The documentation for writing any kind of is just atrocious. Like I get that you're basically reaching deep into the internals of the GNOME Shell to write them and so there isn't a totally stable API to even document, but there are plenty of components that actually are pretty stable (and are even admitted to be so by what docs that exist) and that are basically necessary to write an extension at all, and yet there's no documentation for them. I'm having to look deep into the Shell's JavaScript and even C code to even figure out what properties and methods these classes have and what things I can even talk to. Like I literally had to clone the entirety of the GNOME shell and their window manager / compositor Mutter and start poking around with ripgrep and VIM to even find out how to do basic things. The best excuse for documentation they have is a random blog post by someone named mathematical coffee from over a decade ago, and even that is just a sketchy outline of what tends to be in each source file.

Like how if things really do change enough that you feel like you can't document anything because it would just change, then just fucking run a documentation generator on your C and JavaScript code to at least pull out the classes and methods and properties that are available! That's like the bare minimum of effort and that would already be a huge step up. Throw in a few comments on the classes or methods to document what they do — and from what I've seen to a large extent they already have this — and you're golden!

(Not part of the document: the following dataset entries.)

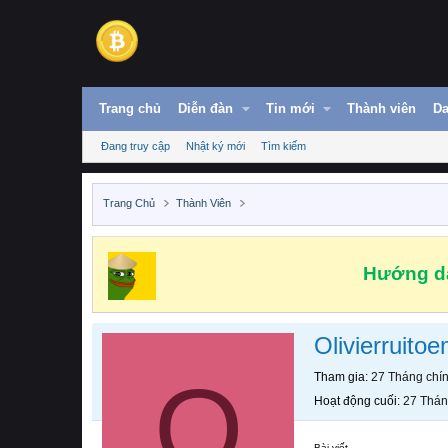
Trang chủ
Diễn đàn
Tin mới
Thành viên
Da
Đang truy cập
Nhật ký mới
Tìm kiếm
Trang Chủ
Thành Viên
Hướng dẫ
Olivierruito
O
Tham gia
27 Tháng chí
Hoạt động cuối
27 Thán
Bài viết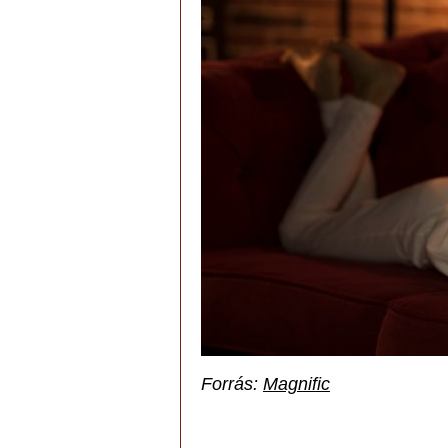
Forrás:
Magnific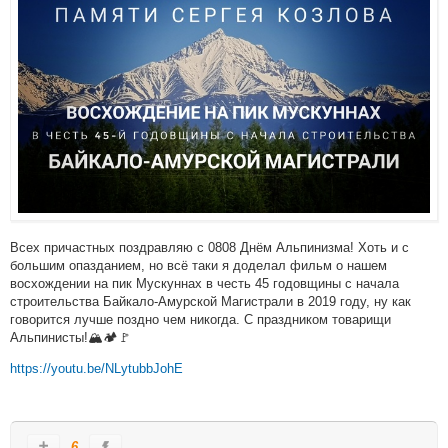
Всех причастных поздравляю с 0808 Днём Альпинизма! Хоть и с
большим опазданием, но всё таки я доделал фильм о нашем
восхождении на пик Мускуннах в честь 45 годовщины с начала
строительства Байкало-Амурской Магистрали в 2019 году, ну как
говорится лучше поздно чем никогда. С праздником товарищи
Альпинисты!🏔🏕🚩
https://youtu.be/NLytubbJohE
6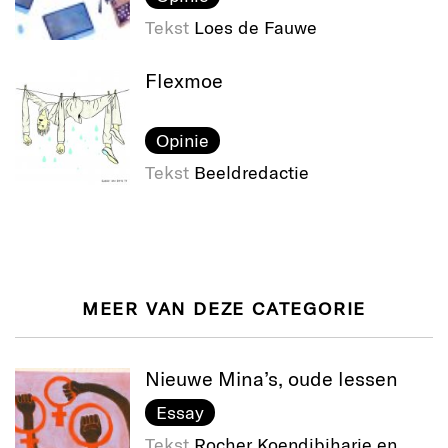
Tekst
Loes de Fauwe
Flexmoe
Opinie
Tekst
Beeldredactie
MEER VAN DEZE CATEGORIE
Nieuwe Mina’s, oude lessen
Essay
Tekst
Rocher Koendjbiharie en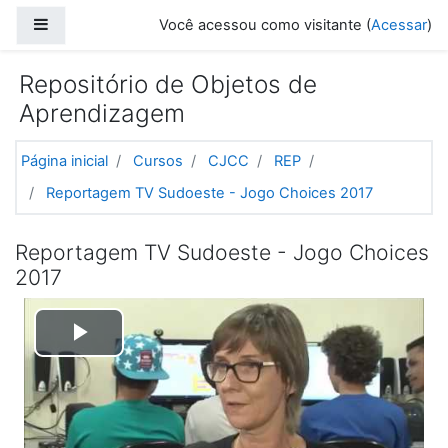
Ir para o conteúdo principal
Painel lateral
Você acessou como visitante (
Acessar
)
Repositório de Objetos de
Aprendizagem
Página inicial
Cursos
CJCC
REP
Reportagem TV Sudoeste - Jogo Choices 2017
Reportagem TV Sudoeste - Jogo Choices
2017
Tocar
Vídeo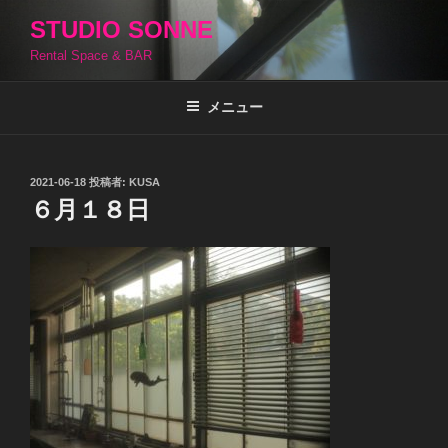
コ
STUDIO SONNE
ン
Rental Space & BAR
テ
ン
ツ
メニュー
へ
ス
キ
投
2021-06-18
投稿者:
KUSA
稿
ッ
６月１８日
日:
プ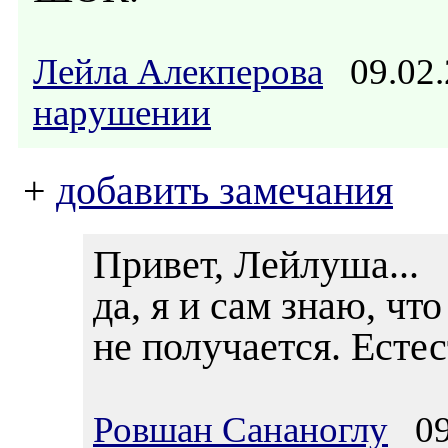
Лейла Алекперова
09.02.
нарушении
+
добавить замечания
Привет, Лейлуша...
да, я и сам знаю, что
не получается. Есте
Ровшан Сананоглу
09.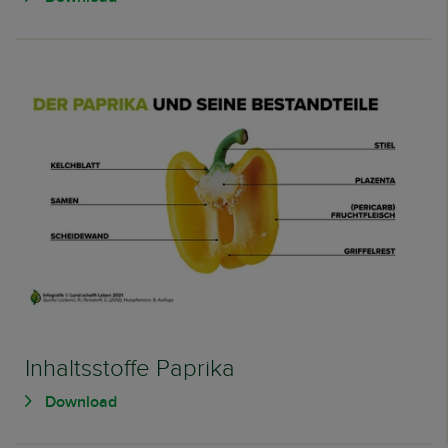
Inhaltsstoffe Paprika
Download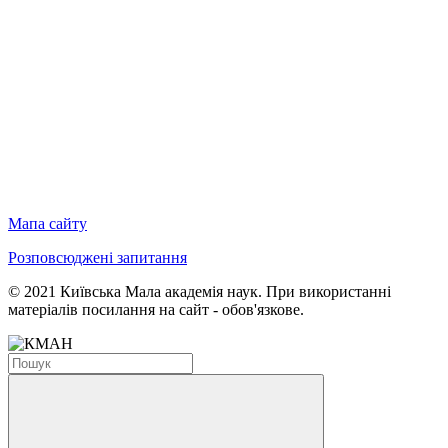
Мапа сайту
Розповсюджені запитання
© 2021 Київська Мала академія наук. При використанні
матеріалів посилання на сайт - обов'язкове.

It just seems really irresponsible to me to not document anything but the basic process of creating an extension project and basic skeleton and just leave it up to each new person who comes along to write an extension to completely reinvent the wheel as far as documentation and knowledge goes. Especially since the GNOME project seems to have a very substantial amount of manpower and time and funding. Even more especially since the usability of GNOME for a lot of people actually relies on those extensions and there's a huge and flourishing ecosystem of such extensions which often come installed by default on many distros.